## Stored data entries
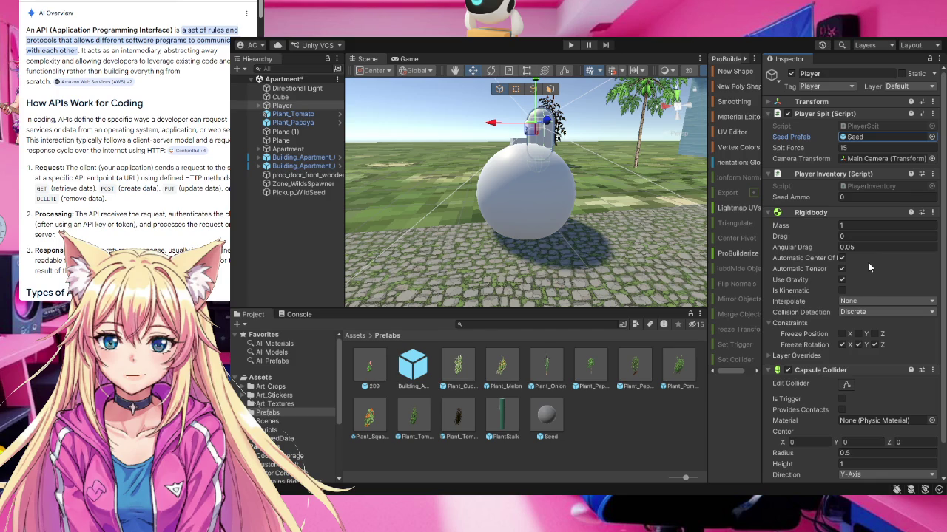
scroll(868, 261, down, 2)
- Select the Seed prefab in the Prefabs folder to inspect its Rigidbody and collider
scroll(867, 262, up, 2)
click(944, 120)
click(546, 418)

## What the task asks
Exclude all images and restate the records above word for word.

## Answer space
scroll(868, 261, down, 2)
- Select the Seed prefab in the Prefabs folder to inspect its Rigidbody and collider
scroll(867, 262, up, 2)
click(944, 120)
click(546, 418)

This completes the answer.